Laced with his own cryptic vocals and chopped out on his signature Roland R70 drum machine, Boo’s potently psychoactive tracks are like riddles posed to unsuspecting bodies. His 2013 Mu debut Legacy gathers much of his work from across the years, from ‘Steamidity’’s muttered warnings that “I can see the smoke comin’”, to his cries of “See me burnin’ the floor!” on ‘No Return’. He sounds like he’s laying down the gauntlet for dancers, I suggest, taunting them into action. “That’s it!” he nods. “You’re challenging them! If two people battling each other catch it, it makes the battle more intense,” he breathes, slowing his words for emphasis. “It’s all about how you’re going to make yourself fit with this track, against this [other] person. That’s why I called that track ‘The Opponents’ – “You can’t bang. What you gonna do? You can’t bang. Face it, face it! Completely wack!””
RP Boo’s increasingly competitive music reflected footwork’s shift from club settings towards the gyms, community centres and warehouses where dance cliques would face off against one an- other. Rashad and Spinn were school friends who started off as both DJs and dancers, and like Boo had been members of House-O-Matics. The three met through parties on the west and south sides, where they also encountered fellow footwork innovators and Dance Mania alumni Traxman and DJ Clent (whose haunting ‘3rd Wurle’ was another key proto-footwork track). With DJs and producers increasingly honing their music for dance circles, a distinct self-contained community and sound formed throughout the first decade of the millennium around events such as Battle Groundz and War Zone, bound by this tight mutualistic relationship between form and function.

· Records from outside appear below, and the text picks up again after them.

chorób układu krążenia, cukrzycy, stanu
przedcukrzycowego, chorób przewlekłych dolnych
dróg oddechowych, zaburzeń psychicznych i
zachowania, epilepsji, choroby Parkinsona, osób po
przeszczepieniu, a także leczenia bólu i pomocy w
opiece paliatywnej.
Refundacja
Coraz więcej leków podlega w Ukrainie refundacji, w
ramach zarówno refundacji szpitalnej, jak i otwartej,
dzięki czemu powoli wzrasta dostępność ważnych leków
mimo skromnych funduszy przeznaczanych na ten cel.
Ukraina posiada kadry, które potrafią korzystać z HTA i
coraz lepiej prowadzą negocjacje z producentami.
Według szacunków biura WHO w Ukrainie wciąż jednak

“The dancers and DJs always hung together, that’s how most of the music gets made,” explains Litebulb. “A lot of the DJs were dancers themselves, the pioneers, the prominent ones like Spinn, Rashad, Boo, Gant-Man. They used to be at parties and would see the circles, and would make the music based off what they saw. So it spun like that. From there we’d always be with the DJs, and they’d make tracks based on what we like to dance to.” DJ Rashad’s ‘Ghost’ makes that connection explicit when it shouts out several of the city’s most respected dancers above sparring snares: “Poo, AG, Q, Litebulb”. “Some of the best tracks, we were in the room when they made them,” marvels Litebulb. “It adds to the collaborative feel. It makes it feel like, not only did he make it, but we all made it.”